/lakh_vocal_segments_dataset

singing voice with annotations of vocal onsets, based on the matched MIDI from http://colinraffel.com/projects/lmd/

Primary LanguageJupyter Notebook

lakh vocal segments dataset

This is a dataset of multi-instrumental recordings of pop songs (in English) with annotations transcription of singing voice, based on the MIDI matched from the lakh dataset. Created to provide real-world material for singing vocie transciption with diverse genres and singers.

Possible use tasks:

  • vocal onset detection
  • transcription of singing voice into notes
  • beat detection

Note that it is not suitable yet for offset detection as we did not validate the correctness of the length of aligned MIDI notes

Folder structure

  • list_MSD_ids: list of the songs in the dataset
  • scripts: python scripts for loading data, more scripts are in the similar repository
  • data: audio files. excerpt.txt gives begining and ending timestamp of the 7-digital exceprt from the complete recording. Determined manually.
  • experiments: ralated to the paper - Georgi Dzhambazov, André Holzapfel, Ajay Srinivasamurthy, Xavier Serra, Metrical-Accent Aware Vocal Onset Detection in Polyphonic Audio, In Proceedings of ISMIR 2017

Criteria for inclusion in the dataset:

  • songs from the datasets used in MIREX Automatic_Lyrics-to-Audio_Alignment full-listed also here. Note that this gives initial list of songs for cross-reference, but could be extended with any other songs.
  • has a linked MIDI in the lakh dataset
  • has predominant singing voice present in the 30-seconds thumbnail
  • has some clear metrical pulsation and the meter is 4/4

Steps to derive annotations

  1. find recording MSD_TRACK_id from this list. Then match by this script
  • Then derive its beginning and ending timestamp and create data/MSD_TRACK_id/exceprt.txt manually.
  1. get the matched MIDI from lakh-matched MIDI fetch_midi (if more than one match, pick the MIDI for the best match)

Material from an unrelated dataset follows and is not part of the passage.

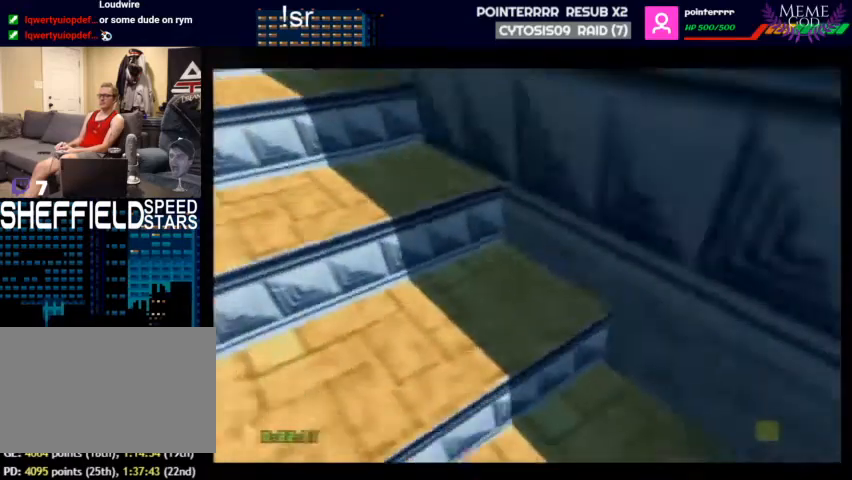
{"buttons": ["C_RIGHT", "C_UP"], "left_stick": "right", "events": [[33, "left_stick", "right"], [133, "C_RIGHT", "down"], [167, "C_LEFT", "up"]]}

  2. derive singing voice note annotations by this script Since MIDI standard does not define an instrument for singing voice, the singing voice track is given a different program # in a random channel in each MIDI. Thus one needs to manually identify the MIDI channel # that corresponds to the melody of the singing voice track Optionally, doing in advance an annotation of segments with active vocal is helpful.

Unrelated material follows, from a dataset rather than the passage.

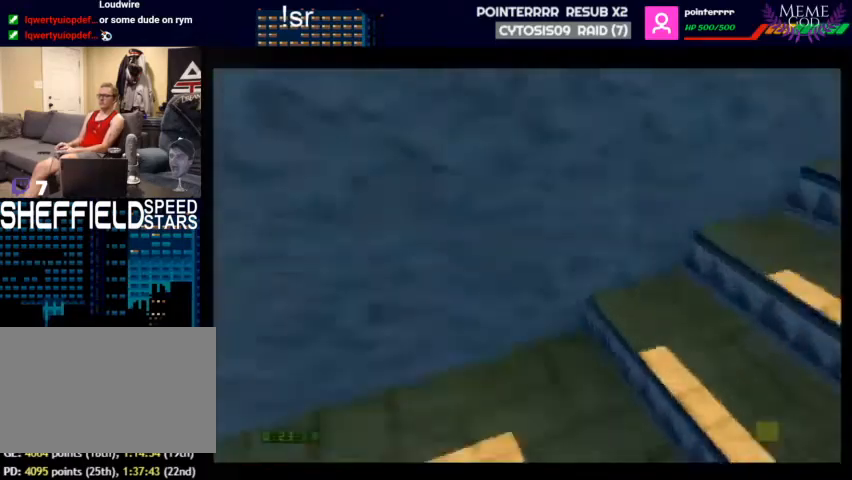
{"buttons": ["C_RIGHT", "C_UP"], "left_stick": "left", "events": [[33, "B", "down"], [33, "C_RIGHT", "up"], [33, "C_UP", "up"], [33, "R1", "down"], [33, "Z", "down"], [67, "B", "up"], [67, "C_RIGHT", "down"], [67, "C_UP", "down"], [67, "R1", "up"], [67, "Z", "up"], [200, "left_stick", "center"], [433, "left_stick", "left"]]}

  3. derive beat annotations by this script

  4. verify annotations of note onsets and beats. Correct manually some imprecise vocal annotations. Open as note layer in Sonic Visualiser by script 'sh open_in_sv.sh'

  • listen in slower motion

  • if systematic delay/advance of timestamps, measure the difference to onsets with SV's measure tool and run shift time of annotation

  • put the audio for MSD_TRACK_id in data/MSD_TRACK_id:

cp /Volumes/datasets/MTG/audio/incoming/millionsong-audio/mp3/D/W/U/$track_ID data/

Scratch notes and observations on songs so far...

observations for excluded tracks :

NELLY FORTADO MSD version has no voice I kissed a girl is in 2/4, all the rest is 4/4 viva la vida not in MSD CLOCKS has almost no voice in MSD rehab has no vocal channel in MIDI

observations for included tracks

smells like has a lot of same-pitch onsets call me - the onsets are on offbeats mostly bangles and sunrise have no percussive instruments

Citation

Georgi Dzhambazov, André Holzapfel, Ajay Srinivasamurthy, Xavier Serra, Metrical-Accent Aware Vocal Onset Detection in Polyphonic Audio, In Proceedings of ISMIR 2017

Contact

georgi (dot) dzhambazov (at) upf (dot) edu

License

The license for annotations follows the license of lakh dataset. The audio comes form the MSD and is shared here for the purpose of crowd-annotation. However, we will remove it once we release the dataset.